A List of Cages(59)



He shakes his head, but it looks like he’s working in slow motion. “You…sure?”

“I’m sure.”

“How long?”

“I don’t know. When I found you, it was nineteen days after you checked out of school.”

His eyes close. His eyelids look pink and translucent. “Adam?” I lean in closer to show I’m still here, still listening. “It didn’t…feel like nineteen days. It was like a thousand years…longer than my whole life before it. Why?”

I have to hold my face rigid, because it’s happening again. The burning throat and the urge to cry. I went years without crying, but now it’s like I can’t stop. In spite of my decision to be calm and soothing, I have to blink and brush away tears, but then more stupid tears just refill my eyes like a faucet I can’t turn off. I drag in a breath and try to answer his question.

“It must’ve felt like forever.”

“But why?”

“Because it was so awful.”

“But why can’t good things feel like forever? It was all so fast…before they left. I want to spin it back…slow it down. Why is time like that? Why does it slow down in the places you don’t want it to, but it speeds away when you’re happy?”

I wipe my face again. “I don’t know.”

He gazes toward the window even though the curtains are drawn and there’s nothing to see. Then his head drops in the jerky movements of a robot powering down.





THE NEXT TIME Julian wakes up, my mom and Delores are both there.

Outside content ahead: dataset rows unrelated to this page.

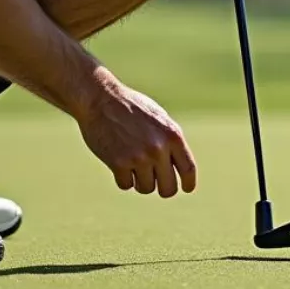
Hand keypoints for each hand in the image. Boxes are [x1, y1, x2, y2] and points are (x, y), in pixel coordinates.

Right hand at [76, 70, 196, 196]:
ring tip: (132, 164)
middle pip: (168, 188)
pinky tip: (118, 161)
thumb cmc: (130, 107)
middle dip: (162, 188)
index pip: (188, 169)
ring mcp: (139, 157)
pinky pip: (126, 185)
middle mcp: (158, 148)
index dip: (188, 184)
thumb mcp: (158, 118)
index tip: (185, 189)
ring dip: (139, 181)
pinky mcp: (118, 163)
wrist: (101, 99)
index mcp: (172, 135)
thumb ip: (170, 141)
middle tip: (155, 181)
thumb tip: (179, 168)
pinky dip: (122, 177)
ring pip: (146, 189)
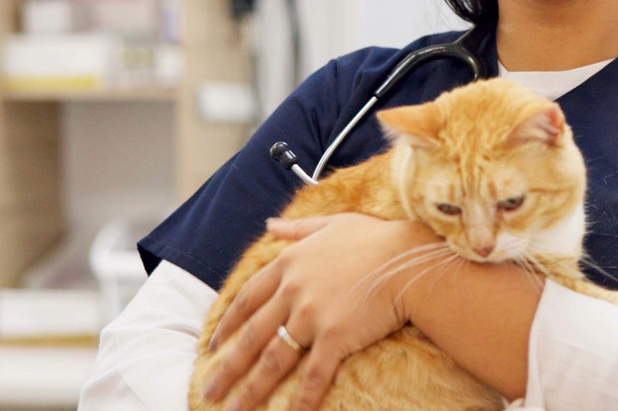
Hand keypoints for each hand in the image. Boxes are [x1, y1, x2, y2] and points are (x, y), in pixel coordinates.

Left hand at [200, 212, 441, 410]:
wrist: (408, 258)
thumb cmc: (377, 239)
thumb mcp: (332, 224)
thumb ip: (297, 228)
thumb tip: (269, 224)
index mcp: (289, 264)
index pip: (247, 300)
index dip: (227, 325)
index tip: (212, 346)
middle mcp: (293, 291)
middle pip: (251, 336)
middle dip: (227, 368)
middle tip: (208, 391)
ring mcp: (311, 315)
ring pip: (272, 359)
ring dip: (250, 389)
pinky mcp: (335, 337)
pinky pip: (313, 374)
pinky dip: (301, 399)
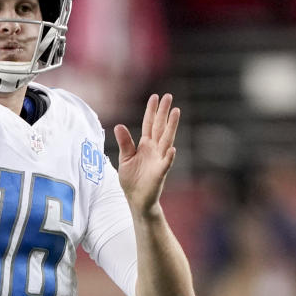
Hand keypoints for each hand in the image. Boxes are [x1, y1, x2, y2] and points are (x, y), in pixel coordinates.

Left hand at [114, 92, 179, 217]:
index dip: (151, 111)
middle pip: (160, 127)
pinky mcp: (160, 173)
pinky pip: (165, 164)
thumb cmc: (132, 179)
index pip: (149, 124)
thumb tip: (119, 125)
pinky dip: (169, 157)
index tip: (155, 97)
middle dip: (164, 112)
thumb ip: (124, 143)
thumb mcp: (125, 159)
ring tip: (176, 112)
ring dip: (172, 127)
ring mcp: (159, 160)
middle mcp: (154, 150)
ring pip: (166, 140)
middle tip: (169, 96)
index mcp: (145, 145)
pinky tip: (172, 149)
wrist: (137, 199)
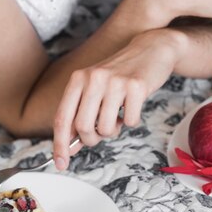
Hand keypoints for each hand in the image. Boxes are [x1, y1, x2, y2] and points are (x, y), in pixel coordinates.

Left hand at [53, 28, 185, 169]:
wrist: (151, 49)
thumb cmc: (121, 73)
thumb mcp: (95, 87)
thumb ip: (81, 113)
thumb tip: (69, 147)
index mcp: (79, 78)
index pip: (62, 117)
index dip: (60, 144)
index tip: (60, 162)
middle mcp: (94, 78)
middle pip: (83, 127)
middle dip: (92, 138)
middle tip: (102, 132)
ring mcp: (115, 81)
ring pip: (106, 127)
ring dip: (113, 130)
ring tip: (118, 116)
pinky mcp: (136, 86)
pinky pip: (129, 121)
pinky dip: (131, 120)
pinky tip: (133, 105)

Delores is good with him, all things considered, trying to get him to eat something without being pushy about it. But he stays on edge till they stop talking to him altogether, then he aims his attention at the blank television screen.

“You want to watch something?” I ask, grabbing the remote control/nurse call attached to his bed. He doesn’t say no, so I click it on and flip through the channels. He nods when I land on the Disney Channel. Some sitcom I haven’t seen in years about a teenage girl with magic powers.

He’s watching with absorbed concentration when Officer Clark and his friends fill the doorway. “We’re here to speak with Julian Harlow.”

Delores stands, looking tall and formidable in her bright pink power suit. She presses a business card into Clark’s palm and tells him firmly that she won’t be going anywhere. He looks impressed.

“All right,” he says. “Everyone but the guardian, out.”

Julian shrinks into his bed with wild-wide eyes.

Delores grows six inches taller. “He’ll be more comfortable if they are allowed to stay,” she tells him.

She and Clark argue for a while, then he points a finger at me. “You can stay as long as you’re quiet and out of my way. Against that wall.” Clark loves making me stand against walls. Mom looks irritated on my behalf but doesn’t say anything.

“Son,” Clark says to Julian, “I need you to tell us exactly what happened.”

Julian looks small in his hospital gown, surrounded by cops who don’t even bother to sit. I can see the impatience on Clark’s face when, instead of answering, Julian starts to pick at the tape on one of his broken fingers.

“We have to know, so I’d appreciate it if you’d cooperate.”

Julian gives a shaky nod, and for the first time he explains in quiet stutters about being locked inside the trunk. After a while I can’t look at him, so I stare at the wall and focus on a smiling sheep.

When he stops talking, I feel sick.

“Do you know where your uncle is now?” Clark’s tone is so unaffected, so compassionless, it pisses me off.

“Maybe at work? He works a lot.”

“Your uncle hasn’t worked in over a year,” Clark snaps, as if he thinks Julian’s lying.

I look away from the happy sheep to see Julian’s eyes widen in confusion. “But he goes to work. He always—”

“If you know something,” Clark says, “you need to tell me.”

“But I don’t know.”

“Could you guys maybe give him a minute?” I say.

“Son…” Clark says son in the most condescending and grating way imaginable. “I’m gonna need you to wait outside.”

Julian looks even more panicked now.

“He doesn’t want me to go.” I gesture to the obviously terrified kid.

“Are you refusing to leave this room?” The officer’s deliberate tone sounds like a dare.

Delores stands as if she’s going to intervene, but before she can, my mom steps in front of me.

Clark drops a hand to his holster. “Ma’am, I’m gonna need you to take two steps back.” This has suddenly become a deadly serious game of Mother, May I.

“Yeah, because she’s such a threat,” I say. Furious, I cross my arms over my chest, and I almost want some sort of video to memorialize this moment when I’m completely not me anymore.

“If you don’t stop talking”—Clark steps right into my face—“I’ll arrest you.”

“You can’t do that,” I sputter. “You can’t arrest someone for talking.”

He pulls his cuffs out with one hand and shakes them in the air. “I’ll arrest you for interfering with a criminal investigation.”